▶ The problem: In the listing below, find every line with the string "ankle" and pull it out.

[[ Records shown open ]]

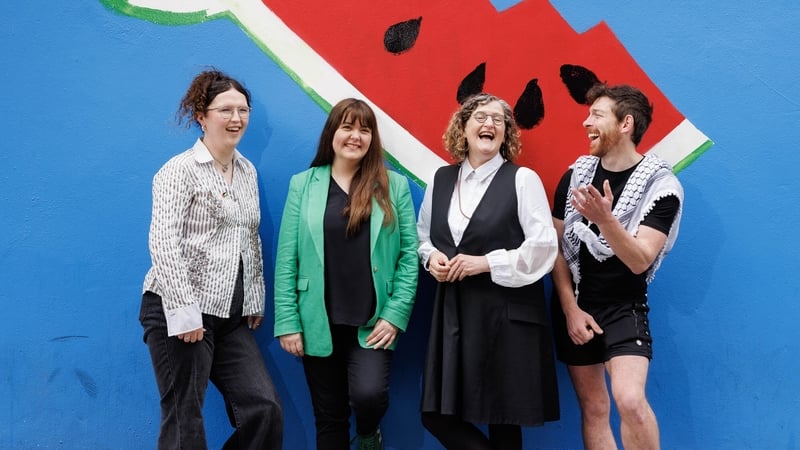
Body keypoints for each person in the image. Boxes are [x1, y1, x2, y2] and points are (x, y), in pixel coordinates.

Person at [139, 69, 283, 450]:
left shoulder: (247, 171)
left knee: (264, 409)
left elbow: (248, 237)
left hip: (231, 316)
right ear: (201, 116)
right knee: (185, 418)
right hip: (180, 310)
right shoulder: (178, 170)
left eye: (243, 109)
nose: (236, 118)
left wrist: (254, 298)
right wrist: (184, 311)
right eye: (225, 110)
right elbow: (163, 241)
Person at [273, 98, 418, 450]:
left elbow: (409, 256)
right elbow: (286, 257)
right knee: (329, 417)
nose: (355, 136)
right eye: (347, 127)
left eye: (364, 130)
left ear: (372, 139)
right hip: (316, 320)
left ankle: (369, 434)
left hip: (373, 320)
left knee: (369, 396)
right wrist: (288, 320)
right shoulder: (303, 185)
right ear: (332, 133)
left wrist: (396, 315)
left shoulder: (392, 186)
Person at [417, 93, 560, 450]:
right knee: (435, 414)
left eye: (499, 120)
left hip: (505, 313)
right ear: (463, 128)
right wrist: (431, 258)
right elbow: (423, 235)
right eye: (480, 117)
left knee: (503, 419)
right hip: (454, 313)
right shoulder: (442, 179)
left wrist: (486, 263)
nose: (490, 124)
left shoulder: (523, 179)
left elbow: (543, 247)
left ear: (506, 134)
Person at [550, 83, 683, 450]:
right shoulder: (575, 176)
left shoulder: (661, 186)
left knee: (629, 399)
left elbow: (641, 259)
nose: (585, 122)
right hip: (575, 306)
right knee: (594, 408)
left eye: (596, 115)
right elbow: (557, 250)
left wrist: (606, 220)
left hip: (624, 307)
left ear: (626, 124)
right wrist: (570, 310)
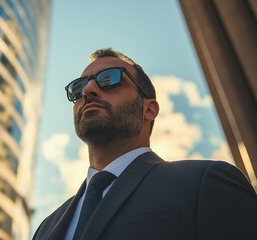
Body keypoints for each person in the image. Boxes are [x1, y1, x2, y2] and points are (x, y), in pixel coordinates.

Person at [33, 48, 257, 240]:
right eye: (78, 87)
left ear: (149, 109)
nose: (87, 91)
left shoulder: (205, 182)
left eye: (109, 78)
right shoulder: (46, 227)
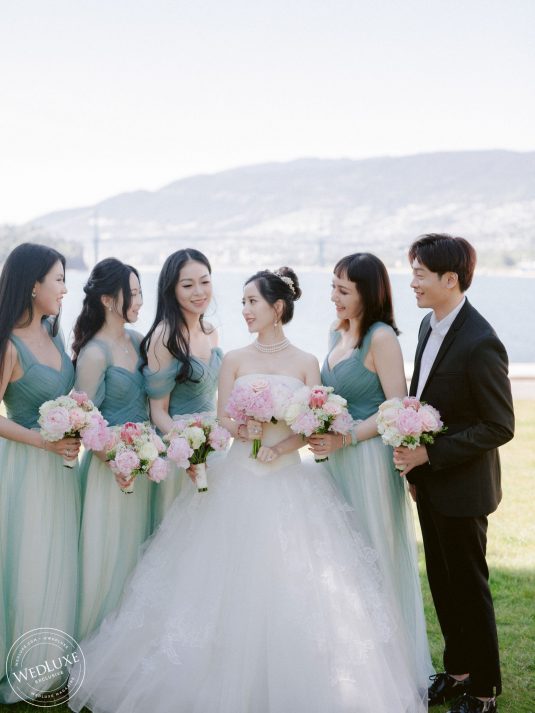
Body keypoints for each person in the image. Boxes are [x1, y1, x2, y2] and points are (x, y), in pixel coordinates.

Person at [68, 267, 428, 713]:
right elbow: (223, 417)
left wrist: (281, 446)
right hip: (237, 473)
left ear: (277, 308)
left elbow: (314, 420)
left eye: (252, 302)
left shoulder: (306, 362)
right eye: (242, 302)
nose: (244, 310)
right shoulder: (234, 358)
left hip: (288, 478)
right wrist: (244, 428)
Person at [393, 234, 514, 713]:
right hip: (431, 485)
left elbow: (499, 425)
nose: (412, 282)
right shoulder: (429, 324)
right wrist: (415, 464)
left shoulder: (481, 341)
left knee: (469, 589)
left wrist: (430, 455)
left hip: (463, 489)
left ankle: (484, 692)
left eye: (420, 274)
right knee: (443, 585)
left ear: (450, 279)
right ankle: (458, 671)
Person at [309, 252, 433, 697]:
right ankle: (351, 663)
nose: (334, 296)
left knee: (374, 556)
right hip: (335, 463)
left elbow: (394, 408)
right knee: (339, 562)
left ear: (368, 292)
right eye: (333, 287)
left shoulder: (381, 338)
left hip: (367, 463)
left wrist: (345, 438)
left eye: (343, 290)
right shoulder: (336, 331)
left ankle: (392, 668)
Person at [0, 243, 81, 703]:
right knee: (29, 558)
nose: (65, 289)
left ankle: (52, 653)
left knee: (57, 556)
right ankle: (22, 658)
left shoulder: (53, 332)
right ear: (34, 285)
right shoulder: (9, 343)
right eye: (59, 279)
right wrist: (43, 442)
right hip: (26, 466)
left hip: (61, 468)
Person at [72, 258, 152, 640]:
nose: (139, 301)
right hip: (110, 470)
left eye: (139, 292)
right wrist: (116, 462)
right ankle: (97, 641)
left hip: (144, 462)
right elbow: (84, 421)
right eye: (131, 294)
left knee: (140, 556)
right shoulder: (95, 353)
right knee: (109, 558)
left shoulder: (138, 341)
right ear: (107, 299)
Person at [140, 249, 222, 529]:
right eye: (187, 285)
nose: (199, 292)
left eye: (205, 281)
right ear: (172, 290)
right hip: (180, 451)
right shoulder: (164, 337)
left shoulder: (211, 332)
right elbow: (158, 411)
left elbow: (213, 396)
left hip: (215, 446)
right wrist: (187, 450)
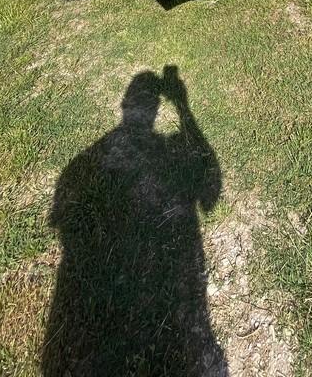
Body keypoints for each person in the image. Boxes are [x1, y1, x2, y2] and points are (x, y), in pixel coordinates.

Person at [42, 67, 227, 376]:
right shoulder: (86, 164)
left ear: (126, 106)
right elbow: (210, 195)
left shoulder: (80, 166)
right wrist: (183, 107)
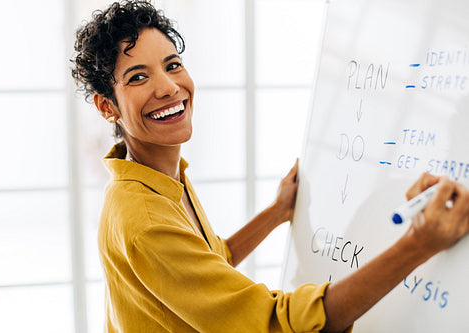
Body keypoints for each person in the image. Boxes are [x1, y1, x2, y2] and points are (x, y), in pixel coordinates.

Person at [71, 1, 469, 332]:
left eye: (172, 65)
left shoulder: (160, 179)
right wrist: (420, 243)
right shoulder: (143, 218)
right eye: (138, 76)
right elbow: (273, 325)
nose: (168, 87)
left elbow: (212, 261)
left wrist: (278, 212)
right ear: (107, 107)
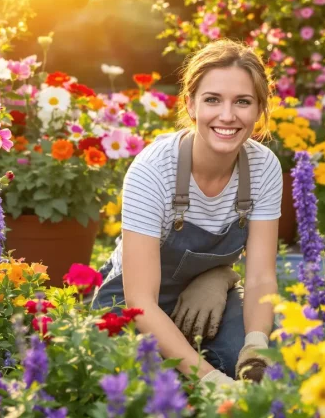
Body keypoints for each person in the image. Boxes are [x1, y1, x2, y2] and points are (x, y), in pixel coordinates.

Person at [91, 39, 283, 387]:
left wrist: (255, 347)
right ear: (190, 105)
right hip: (133, 310)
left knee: (280, 365)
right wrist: (210, 381)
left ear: (259, 109)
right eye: (213, 100)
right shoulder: (154, 169)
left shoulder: (263, 167)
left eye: (243, 101)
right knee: (140, 388)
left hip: (207, 310)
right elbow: (141, 301)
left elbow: (260, 278)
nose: (228, 116)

[[ Records shown closed ]]

▶ Answer for the task:
left ankle: (369, 434)
left ankle: (484, 692)
right ankle: (458, 671)
right ankle: (351, 663)
left ankle: (392, 668)
left ankle: (52, 653)
right ankle: (22, 658)
right ankle: (97, 641)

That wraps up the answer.